The relationship between wallet addresses and underlying accounts is intentionally loose. Common mapping models include:

  • 1:1: Each account has exactly one wallet address. Simplest model; reuse and tracking risks are highest.
  • 1:many: One account has many wallet addresses. Lets account holders generate per-client or per-context addresses to avoid being tracked across services.
  • Many:1: Many wallet addresses route to the same underlying account; ASEs may use this for shared accounts or rotation.

ASEs define which models they support and the policy around:

  • Whether account holders can create new wallet addresses on demand.
  • Whether wallet addresses can be disabled or relinked to a different account.
  • Whether GET requests to a disabled wallet address return 404 Not Found, or whether the URL may be reassigned to another account.
  • Whether previously granted access via one wallet address transfers to another wallet address on the same account.

Open Payments treats any two distinct wallet addresses as distinct accounts even when they share an underlying account. ASEs must enforce this at the authorization layer: permission granted via one wallet address must not implicitly grant access via another.
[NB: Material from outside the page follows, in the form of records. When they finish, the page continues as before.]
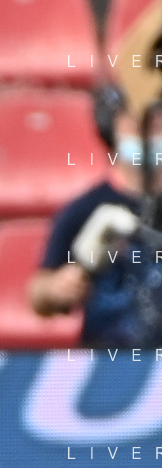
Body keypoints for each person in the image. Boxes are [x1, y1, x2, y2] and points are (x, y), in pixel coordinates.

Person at [29, 87, 162, 347]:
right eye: (136, 124)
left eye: (156, 125)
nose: (147, 134)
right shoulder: (85, 209)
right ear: (113, 129)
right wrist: (59, 287)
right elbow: (39, 294)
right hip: (107, 359)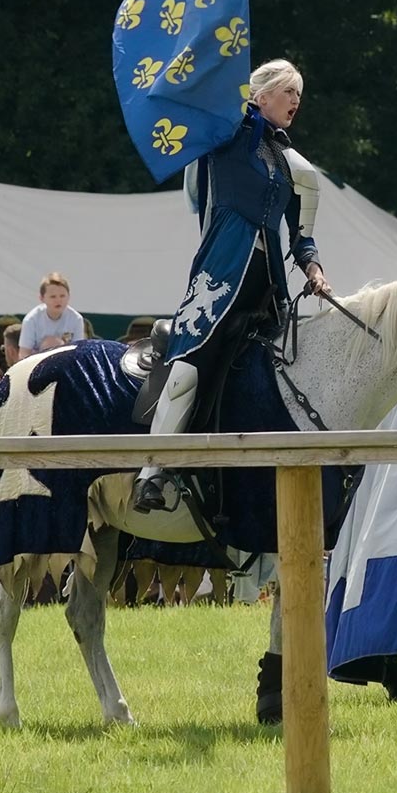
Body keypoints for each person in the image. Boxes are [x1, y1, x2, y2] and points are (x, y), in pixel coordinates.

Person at [137, 59, 332, 512]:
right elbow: (208, 104)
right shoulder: (222, 138)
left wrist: (315, 269)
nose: (296, 101)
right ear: (260, 96)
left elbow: (302, 237)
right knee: (186, 372)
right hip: (217, 281)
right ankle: (152, 472)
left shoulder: (297, 168)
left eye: (299, 94)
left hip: (269, 290)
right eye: (288, 92)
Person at [20, 272, 87, 357]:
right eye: (53, 296)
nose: (58, 300)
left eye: (62, 296)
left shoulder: (76, 319)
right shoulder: (31, 320)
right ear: (42, 298)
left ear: (69, 296)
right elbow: (24, 353)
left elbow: (78, 351)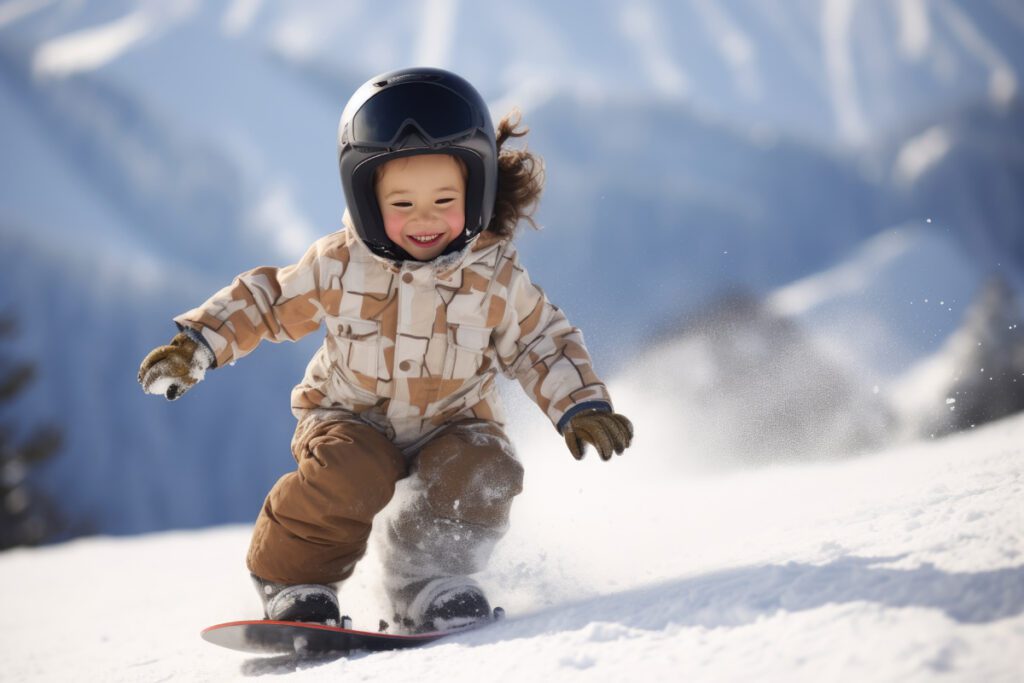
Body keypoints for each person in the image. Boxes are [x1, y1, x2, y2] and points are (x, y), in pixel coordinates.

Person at [137, 67, 633, 632]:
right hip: (350, 416)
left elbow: (541, 340)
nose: (425, 219)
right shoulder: (340, 265)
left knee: (485, 469)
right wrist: (196, 344)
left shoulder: (495, 276)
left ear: (476, 194)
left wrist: (581, 405)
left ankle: (429, 578)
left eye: (444, 199)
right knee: (348, 474)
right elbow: (268, 302)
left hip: (456, 420)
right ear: (367, 200)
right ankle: (294, 579)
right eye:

ASEs should treat the choice of URL-as-identifier as a design decision, not an accident of the protocol:

  • URLs are both an identifier and a service endpoint, so a client can discover everything it needs to transact (auth server, resource server, asset code) by dereferencing the address.
  • URLs avoid the need to overload identifiers such as email addresses or MSISDNs, which lack a standard interaction mechanism and require a separate registry to map an identifier to an account provider.
  • URLs let ASEs control the entire surface area of an Open Payments-enabled account through their own domain, including key rotation, address lifecycle, and content negotiation.

Rafiki provides an open-source implementation of a wallet address server.